*TEXTO DE LECTURA:*
Otros justos no tardarán en ser perseguidos como delincuentes
ABC
¿Qué ocurre cuando la ley se disocia del sentido de la justicia? Ocurre que los justos se convierten en delincuentes; y que son perseguidos como tales. Así la célebre sentencia summum ius, summa iniuria alcanza una nueva significación que el genio latino ni siquiera pudo vislumbrar; pues ya no se trata de que el rigor ciego de la ley, olvidándose de las especiales circunstancias en que debe ser aplicada, acarree una injusticia, sino de que la propia ley consagre y ampare la injusticia.
Este deslizamiento fatal de la ley es la perversión máxima del Derecho; y, en puridad, su destrucción definitiva, pues la ley desligada de la justicia se convierte en una formidable máquina de iniquidad cuyos engranajes no tardan en triturar a quienes se empeñan en guiarse por un sentido natural de la justicia.
Así le ha ocurrido al juez Ferrín Calamita, que entendió que el sentido justo de la institución jurídica de la adopción no es otro que restablecer, en interés del menor, los vínculos de filiación allá donde tales vínculos han sido funestamente destruidos. Pero la ley ha decidido colocar el interés del menor en posición subalterna frente al interés de los adoptantes, que así pueden esgrimir un injusto «derecho a la adopción».
La filiación completa de cualquier individuo se determina mediante el establecimiento de una paternidad y una maternidad; y el sentido de la adopción no es otro que restituir tal filiación, cuando por causas naturales sobrevenidas (fallecimiento de los progenitores) o por razones de cualquier otra índole (abandono o incapacidad para ejercer la patria potestad), tales vínculos han quedado rotos.

*PREGUNTAS DE COMPRENSIÓN:*
• a. Según el artículo sobre la ley y la justicia, ¿por qué la sentencia summum ius, summa iniuria alcanza una nueva significación? Responde en una a tres oraciones.
• b. Reproduce del artículo sobre la ley y la justicia el fragmento comprendido entre "La filiación completa" y "han quedado rotos.", ambos incluidos.

Entradas del conjunto de datos:
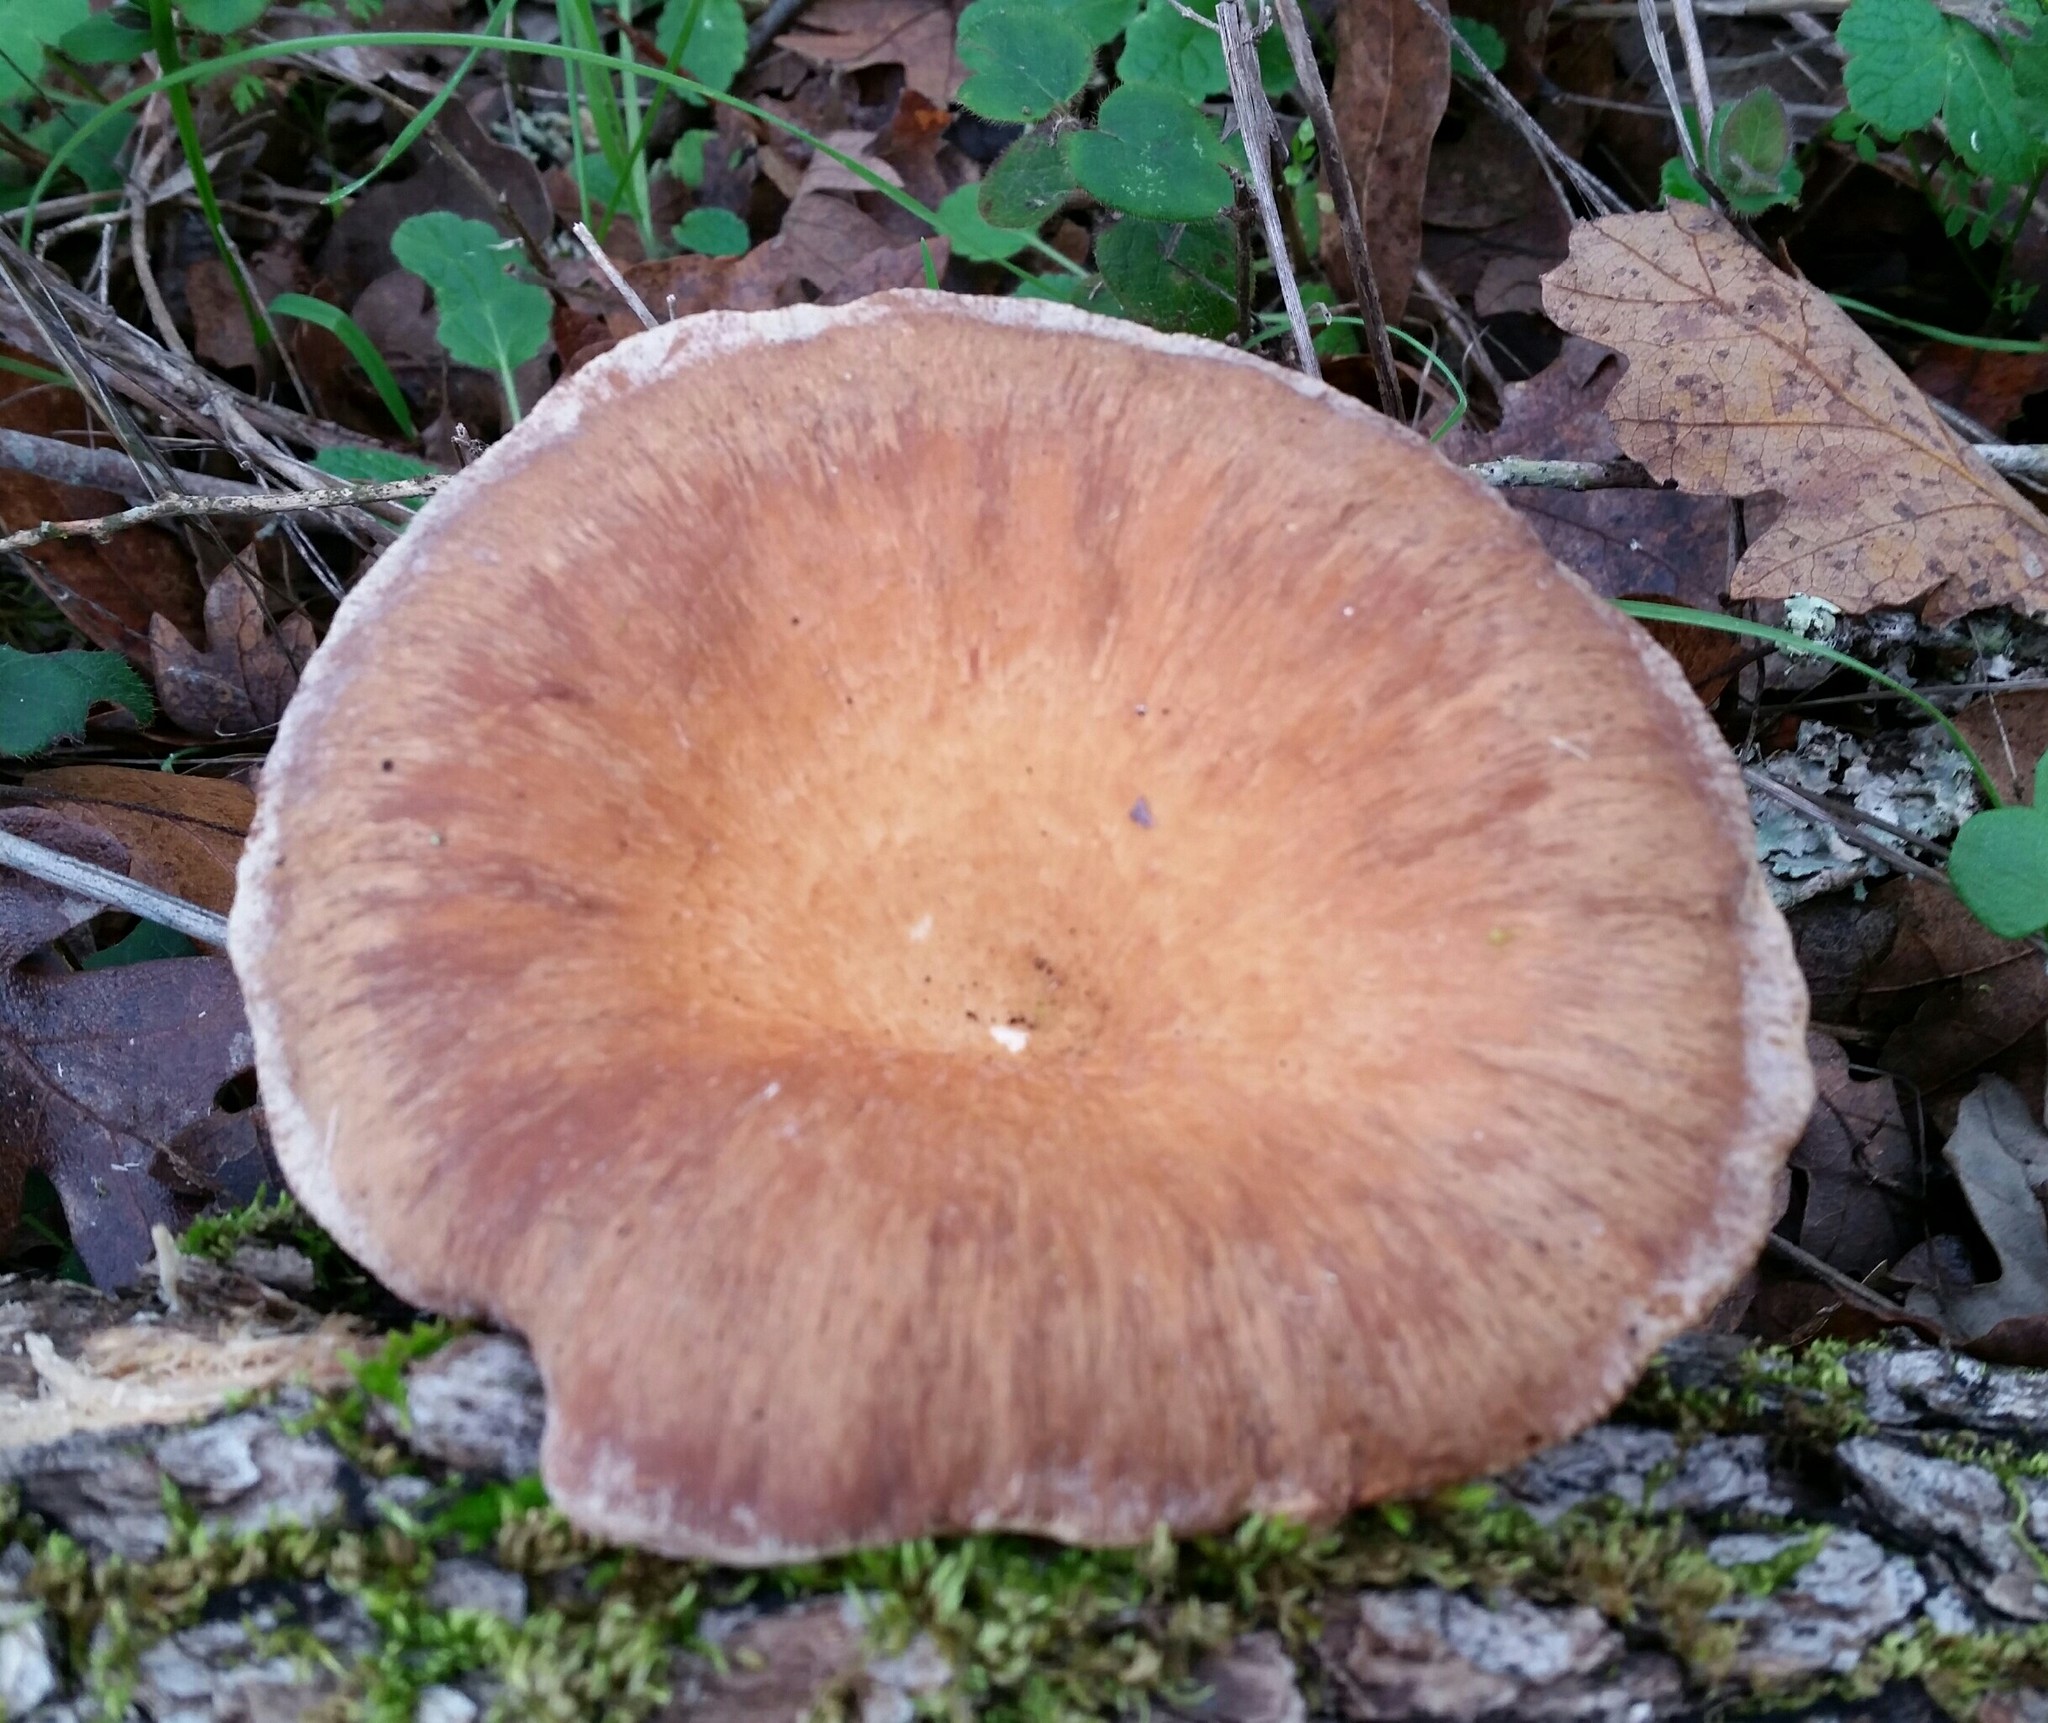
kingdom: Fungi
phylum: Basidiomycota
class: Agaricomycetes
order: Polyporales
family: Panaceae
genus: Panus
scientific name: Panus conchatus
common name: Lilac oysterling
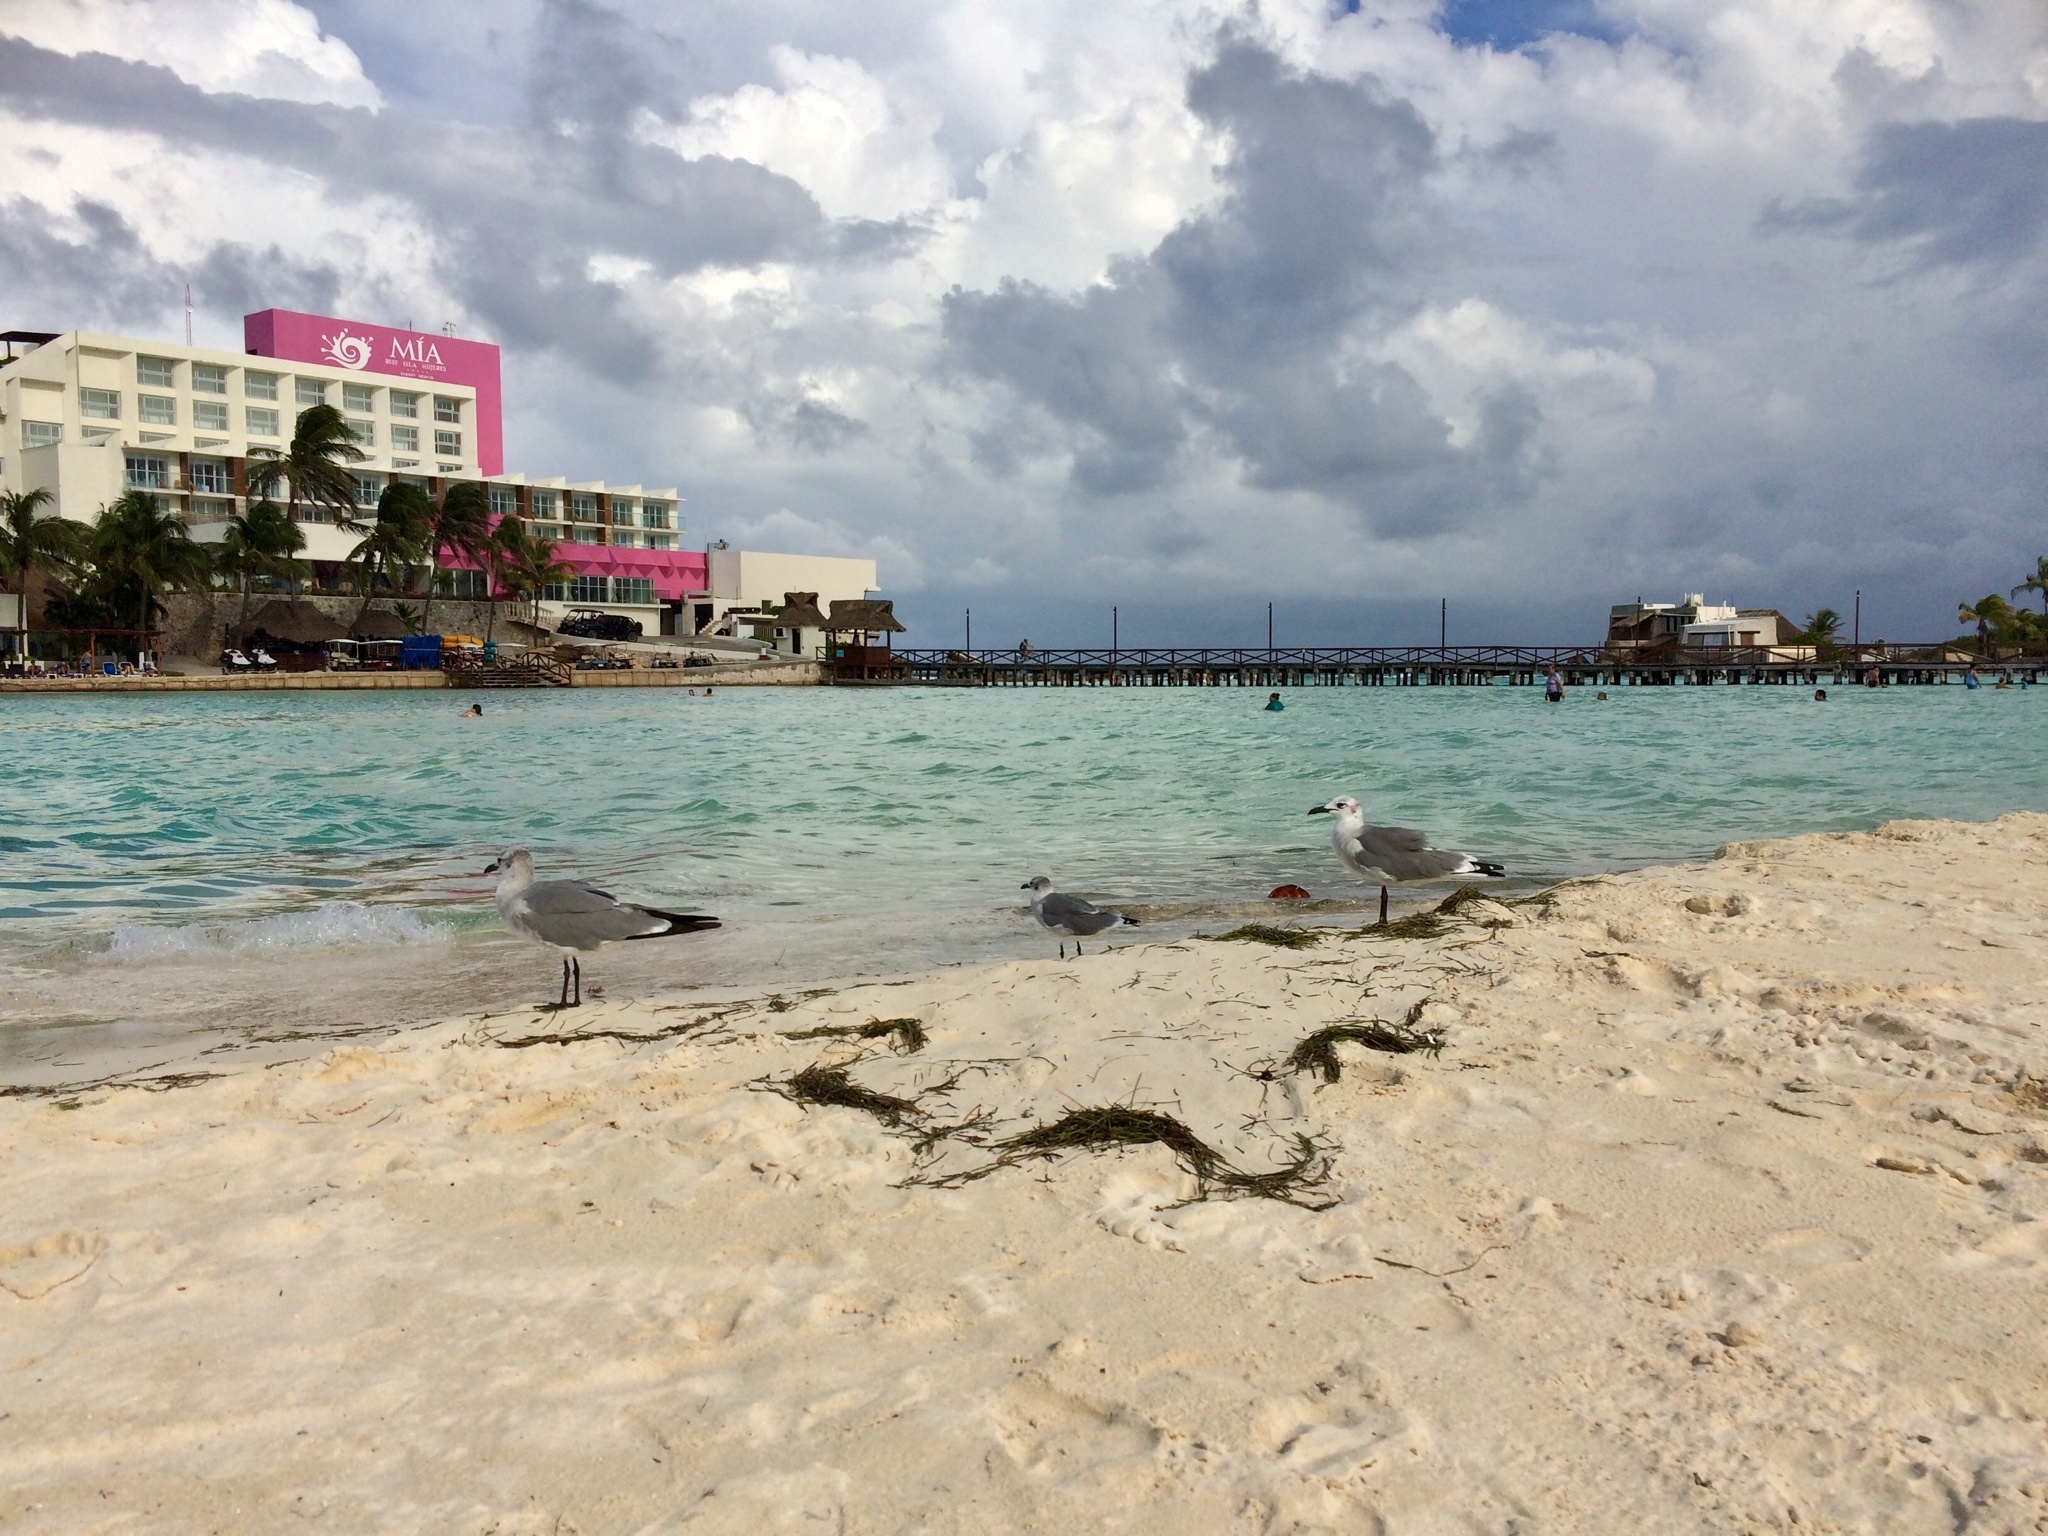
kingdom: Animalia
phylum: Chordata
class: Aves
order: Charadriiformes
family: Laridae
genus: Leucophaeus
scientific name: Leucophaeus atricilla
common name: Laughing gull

*RESPUESTAS POR TAREA:*
• a. Porque ya no se trata de que el rigor ciego de la ley, olvidando las especiales circunstancias en que debe aplicarse, acarree una injusticia. Ahora es la propia ley la que consagra y ampara la injusticia.

• b.
La filiación completa de cualquier individuo se determina mediante el establecimiento de una paternidad y una maternidad; y el sentido de la adopción no es otro que restituir tal filiación, cuando por causas naturales sobrevenidas (fallecimiento de los progenitores) o por razones de cualquier otra índole (abandono o incapacidad para ejercer la patria potestad), tales vínculos han quedado rotos.